───── INFORMATION SHOWN ─────
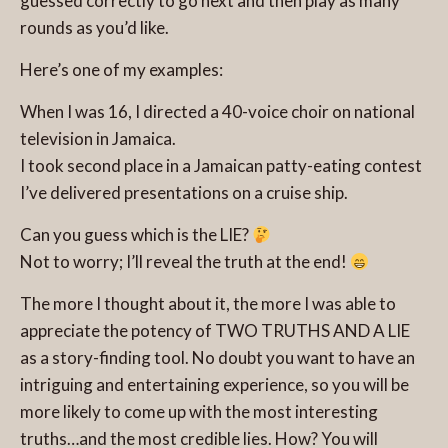
guessed correctly to go next and then play as many
rounds as you’d like.
Here’s one of my examples:
When I was 16, I directed a 40-voice choir on national
television in Jamaica.
I took second place in a Jamaican patty-eating contest
I’ve delivered presentations on a cruise ship.
Can you guess which is the LIE?
Not to worry; I’ll reveal the truth at the end!
The more I thought about it, the more I was able to
appreciate the potency of TWO TRUTHS AND A LIE
as a story-finding tool. No doubt you want to have an
intriguing and entertaining experience, so you will be
more likely to come up with the most interesting
truths…and the most credible lies. How? You will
─────
**YOUR OBJECTIVE**
Leaving out the pictures, print every record exactly as written.

**PROBLEM SOLUTION**
guessed correctly to go next and then play as many
rounds as you’d like.
Here’s one of my examples:
When I was 16, I directed a 40-voice choir on national
television in Jamaica.
I took second place in a Jamaican patty-eating contest
I’ve delivered presentations on a cruise ship.
Can you guess which is the LIE?
Not to worry; I’ll reveal the truth at the end!
The more I thought about it, the more I was able to
appreciate the potency of TWO TRUTHS AND A LIE
as a story-finding tool. No doubt you want to have an
intriguing and entertaining experience, so you will be
more likely to come up with the most interesting
truths…and the most credible lies. How? You will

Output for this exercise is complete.